Pint-sized park causes international dispute
It likely won’t lead to another American Revolution, but U.S. citizenry is once again battling a land war with Britain – this time over a tiny, two-foot park in Portland.
The Guinness Book of World Records designated Portland’s Mill Ends Park, a postage stamp-sized city greenspace, the world’s smallest in 1971, the Associated Press reports; however, a British sports management company is now questioning – albeit lightheartedly – if Portland’s tiny park is really a park at all.
The story of Mill Ends Park begins in 1948 when Dick Fagan returned from World War II to resume his career as a journalist with the Oregon Journal.
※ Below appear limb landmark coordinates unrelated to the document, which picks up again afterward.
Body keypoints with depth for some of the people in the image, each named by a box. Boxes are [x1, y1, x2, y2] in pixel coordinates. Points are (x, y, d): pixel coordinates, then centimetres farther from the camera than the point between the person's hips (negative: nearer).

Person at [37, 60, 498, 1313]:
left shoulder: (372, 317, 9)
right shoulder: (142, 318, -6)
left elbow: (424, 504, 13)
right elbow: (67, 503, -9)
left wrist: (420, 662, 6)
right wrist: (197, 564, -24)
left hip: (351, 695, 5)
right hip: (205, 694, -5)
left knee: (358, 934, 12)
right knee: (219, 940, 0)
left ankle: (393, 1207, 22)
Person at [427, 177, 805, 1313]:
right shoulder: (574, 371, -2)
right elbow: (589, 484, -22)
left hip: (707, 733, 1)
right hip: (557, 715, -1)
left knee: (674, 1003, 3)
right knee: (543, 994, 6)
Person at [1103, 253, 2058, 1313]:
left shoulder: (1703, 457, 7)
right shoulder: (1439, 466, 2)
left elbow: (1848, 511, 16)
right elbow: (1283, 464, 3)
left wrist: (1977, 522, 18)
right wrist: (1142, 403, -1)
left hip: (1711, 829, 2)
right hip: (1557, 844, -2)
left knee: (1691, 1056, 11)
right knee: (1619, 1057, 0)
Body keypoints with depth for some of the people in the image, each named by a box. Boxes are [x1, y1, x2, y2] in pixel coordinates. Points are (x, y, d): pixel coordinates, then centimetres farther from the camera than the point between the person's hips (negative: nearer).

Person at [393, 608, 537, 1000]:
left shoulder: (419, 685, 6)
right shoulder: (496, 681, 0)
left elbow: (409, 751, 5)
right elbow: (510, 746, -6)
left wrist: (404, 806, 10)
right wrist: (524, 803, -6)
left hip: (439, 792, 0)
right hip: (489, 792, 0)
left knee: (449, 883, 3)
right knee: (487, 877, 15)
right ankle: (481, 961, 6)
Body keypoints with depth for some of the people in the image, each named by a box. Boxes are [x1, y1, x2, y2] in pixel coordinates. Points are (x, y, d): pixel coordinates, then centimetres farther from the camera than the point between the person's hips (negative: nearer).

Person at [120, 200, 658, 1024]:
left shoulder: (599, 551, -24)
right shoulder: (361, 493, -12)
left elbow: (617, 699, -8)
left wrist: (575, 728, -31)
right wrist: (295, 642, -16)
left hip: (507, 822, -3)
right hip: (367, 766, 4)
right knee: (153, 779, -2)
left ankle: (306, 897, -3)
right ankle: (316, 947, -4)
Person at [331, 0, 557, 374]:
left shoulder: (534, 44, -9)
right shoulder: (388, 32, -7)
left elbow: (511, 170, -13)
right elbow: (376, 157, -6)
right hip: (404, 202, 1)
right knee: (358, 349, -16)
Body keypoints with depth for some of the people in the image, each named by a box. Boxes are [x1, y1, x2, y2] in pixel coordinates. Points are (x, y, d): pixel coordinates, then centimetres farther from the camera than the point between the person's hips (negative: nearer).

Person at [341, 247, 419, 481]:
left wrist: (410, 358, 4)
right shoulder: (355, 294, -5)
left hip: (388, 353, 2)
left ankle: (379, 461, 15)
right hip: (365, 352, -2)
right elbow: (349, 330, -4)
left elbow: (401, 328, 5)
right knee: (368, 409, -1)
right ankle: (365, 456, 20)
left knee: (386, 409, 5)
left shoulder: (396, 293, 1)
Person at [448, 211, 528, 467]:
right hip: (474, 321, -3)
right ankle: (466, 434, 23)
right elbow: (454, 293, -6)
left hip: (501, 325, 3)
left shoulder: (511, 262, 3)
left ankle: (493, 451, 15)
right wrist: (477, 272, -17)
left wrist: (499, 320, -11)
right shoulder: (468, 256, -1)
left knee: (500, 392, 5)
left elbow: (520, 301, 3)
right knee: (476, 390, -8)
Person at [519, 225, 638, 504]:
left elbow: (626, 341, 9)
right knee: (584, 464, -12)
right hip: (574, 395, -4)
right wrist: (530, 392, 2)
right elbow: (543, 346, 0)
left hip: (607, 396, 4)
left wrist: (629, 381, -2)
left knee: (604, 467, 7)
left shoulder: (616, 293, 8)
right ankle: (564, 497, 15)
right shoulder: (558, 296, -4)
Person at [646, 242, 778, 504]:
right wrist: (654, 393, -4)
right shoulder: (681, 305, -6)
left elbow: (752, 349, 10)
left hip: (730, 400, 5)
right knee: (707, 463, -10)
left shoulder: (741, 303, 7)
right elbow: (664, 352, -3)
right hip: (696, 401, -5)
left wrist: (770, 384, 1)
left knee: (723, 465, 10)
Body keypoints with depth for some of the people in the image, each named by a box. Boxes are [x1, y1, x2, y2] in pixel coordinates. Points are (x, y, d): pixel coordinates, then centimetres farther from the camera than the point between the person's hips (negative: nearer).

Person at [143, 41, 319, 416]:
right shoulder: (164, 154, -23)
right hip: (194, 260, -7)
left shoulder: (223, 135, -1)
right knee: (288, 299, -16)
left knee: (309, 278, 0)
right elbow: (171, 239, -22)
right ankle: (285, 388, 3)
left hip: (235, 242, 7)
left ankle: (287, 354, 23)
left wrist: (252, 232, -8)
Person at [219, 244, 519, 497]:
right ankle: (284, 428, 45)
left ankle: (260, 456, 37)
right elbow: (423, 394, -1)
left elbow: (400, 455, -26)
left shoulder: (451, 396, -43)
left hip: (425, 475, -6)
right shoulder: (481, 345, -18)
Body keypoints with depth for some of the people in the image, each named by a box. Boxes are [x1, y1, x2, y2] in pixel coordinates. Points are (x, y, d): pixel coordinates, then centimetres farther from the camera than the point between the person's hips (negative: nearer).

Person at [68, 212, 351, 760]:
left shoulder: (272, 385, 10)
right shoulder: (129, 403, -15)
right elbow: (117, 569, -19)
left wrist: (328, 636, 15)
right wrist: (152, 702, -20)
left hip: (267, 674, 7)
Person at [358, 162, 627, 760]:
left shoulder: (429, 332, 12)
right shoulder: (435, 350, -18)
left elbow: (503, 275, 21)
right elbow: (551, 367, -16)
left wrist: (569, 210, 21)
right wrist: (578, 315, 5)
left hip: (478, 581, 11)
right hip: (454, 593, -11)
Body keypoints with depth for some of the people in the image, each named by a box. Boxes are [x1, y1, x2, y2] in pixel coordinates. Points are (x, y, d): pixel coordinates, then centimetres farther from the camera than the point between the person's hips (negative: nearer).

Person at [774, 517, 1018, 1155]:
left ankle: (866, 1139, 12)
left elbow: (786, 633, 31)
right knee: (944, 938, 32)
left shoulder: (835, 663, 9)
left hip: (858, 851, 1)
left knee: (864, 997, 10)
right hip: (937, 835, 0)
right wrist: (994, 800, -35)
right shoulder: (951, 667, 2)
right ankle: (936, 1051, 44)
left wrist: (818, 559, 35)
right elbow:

From his office, Fagan could see an unused, weed-choked hole in the Naito Parkway median where a light pole should have been placed. According to the Portland Parks & Recreation website, Fagan, feeling it was his civic duty to help beautify the city, cleared out the weeds and planted flowers in their place.
Fagan went on to write various columns for the paper regarding the imagined events that took place in his park – from snail races to fanciful accounts of a leprechaun colony he claimed had taken up residency there.
Officially recognized as a city park on March 17, 1976, the tiny park has been the site of St. Patty’s festivities ever since.
But not all is well in Mill Ends. The AP reports that KV Events, a British company promoting the “world’s shortest fun run” around the perimeter of the UK’s smallest park, caught wind of the American record. As the Guiness record means the fun run would not be the world’s shortest – only the U.K.’s – KV Events sought to discredit Mill Ends, referring to the diminutive park as “nothing but a glorified flower pot” on LichfieldLive.co.uk.
Mark Ross, spokesman for the Portland Parks & Recreation department came to his park’s defense, writing off the criticism as injured pride. "We Americans have a pretty good track record when it comes to taking on the Brits. Perhaps they're still smarting over that whole American Revolution thing," he told the AP.
Although Kevin Wilson, one of KV Events' race promoters, told the AP he has no intention of contacting Guinness to have Mill Ends' record removed, a defensive perimeter fence has appeared around the Portland park, along with a bazooka-toting toy soldier, just in case.